Eglises d'Asie – Inde
Bihar : des religieuses, menacées par des extrémistes hindous, ont dû quitter leur couvent tandis que la messe de Noël s’est déroulée sous la protection de la police
Publié le 18/03/2010
Selon Mgr Jean-Baptiste Thakur, jésuite, évêque de Muzaffarpur, diocèse où se trouve le couvent des religieuses, “la situation demeure précaire et menaçante ». Il a demandé aux sours de ne pas regagner leur couvent “tant que les choses ne seront pas redevenues normales ». Dans la nuit du 23 décembre, six hommes armés ont mis à sac la mission de Madhubani d’où, par chance, était absent le P. Sudeep Chacko, jésuite. Selon ce dernier, en dépit de ces incidents et des menaces reçues, “la veillée et la messe de Noël ont été célébrées dignement » et “nombre de nos amis hindous nous avaient rejoint ». Cette célébration de Noël s’est toutefois déroulée sous la protection armée de la police.
Par ailleurs, à quatre kilomètres de Madhubani, une centaine de militants du Hindu Jagran Manch (Forum pour l’éveil des hindous), un groupe extrémiste hindou, se sont rassemblés lors de la nuit de Noël devant le temple protestant du Christ-Roi.
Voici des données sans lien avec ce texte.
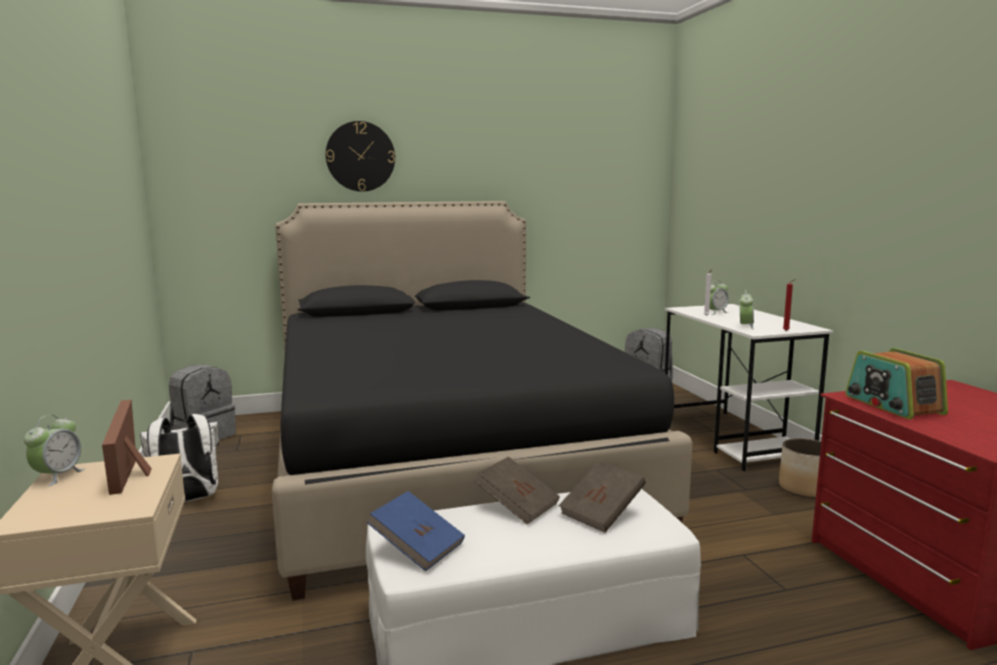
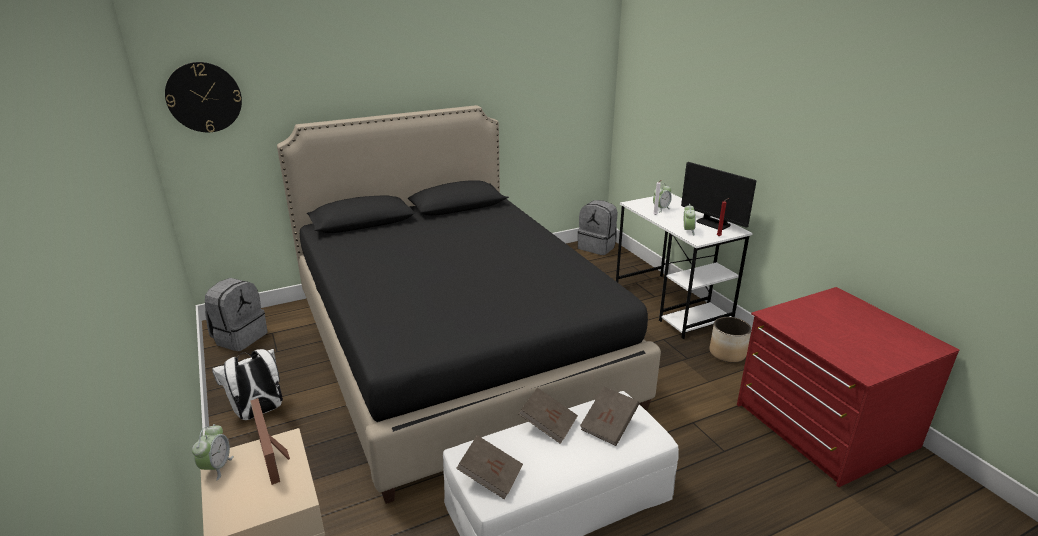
camera: 10 degrees left, 15 degrees up
(360, 156) = (348, 74): wall clock -> wall clock (204, 97)
(417, 548) = (490, 477): blue book -> brown book
(781, 323) = (713, 223): none -> monitor
(893, 405) = (801, 324): radio -> none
Un membre du Forum soutenait que sa femme était dans l’église, retenue contre son gré par un chrétien qui voulait la convertir de force au christianisme. Le révérend Guna Shekharan, pasteur de cette église, a démenti l’accusation et a déclaré qu’une cinquantaine de personnes de différentes confessions avaient pris part cette nuit-là, en toute liberté, à une veillée de prières charismatique. Le chef de la police locale a par la suite fait savoir qu’il avait fait procéder à l’interpellation de l’homme et de sa femme et qu’il “enquêtait ». “Des éléments peu scrupuleux » cherchent à créer des problèmes, a-t-il déclaré, ajoutant que la police “protégerait les chrétiens ».
Mgr Thakur a remercié les autorités civiles pour avoir rapidement fourni une protection policière. Il a aussi ajouté qu’il “ne pouvait pas transformer les dessertes de mission en perpétuels camps retranchés, gardés par la police ». Enfin, il a rejeté les accusations de conversion et précisé que Madhubani était aussi appelé “le pays de la déesse [hindoue] Sita ». “Même les plus zélés des missionnaires protestants ne se risqueraient pas à des actions de prosélytisme ici », a-t-il conclu.
Selon le pasteur Shekharan, c’est dans une perspective de gains politiques que les extrémistes hindous tentent en ce moment de créer des problèmes aux missionnaires chrétiens. Des élections doivent en effet bientôt avoir lieu dans l’Etat de Bihar, a-t-il précisé. Selon les statistiques indiennes, les chrétiens ne sont qu’une toute petite minorité de 1 % dans cet Etat de 86 millions de personnes. Le district de Madhubani ne compte qu’une quarantaine de chrétiens face à 2,8 millions d’habitants principalement hindous. Cependant, des groupes extrémistes hindous ont lancé une campagne à travers tout le district, appelant les autorités à fermer les écoles dirigées par des missionnaires chrétiens et tous les autres projets animés par les Eglises chrétiennes. “Si le gouvernement ne prend pas de mesures, nous recourrons à tous les moyens afin de bouter les chrétiens hors de cette région », a notamment déclaré Madan Srivastava, du Bajrang Dal (ou Parti de Hanuman, une divinité hindoue qui a l’apparence d’un singe).
James Seraphim, directeur du bureau pour le travail social du diocèse de Muzaffarpur, remarque que les douze écoles animées par des protestants dans le district de Madhubani se trouvent en compétition directe avec les écoles dirigées par les groupes pro-hindous. “C’est la raison pour laquelle [ces derniers] demandent la fermeture des écoles chrétiennes », précise-t-il.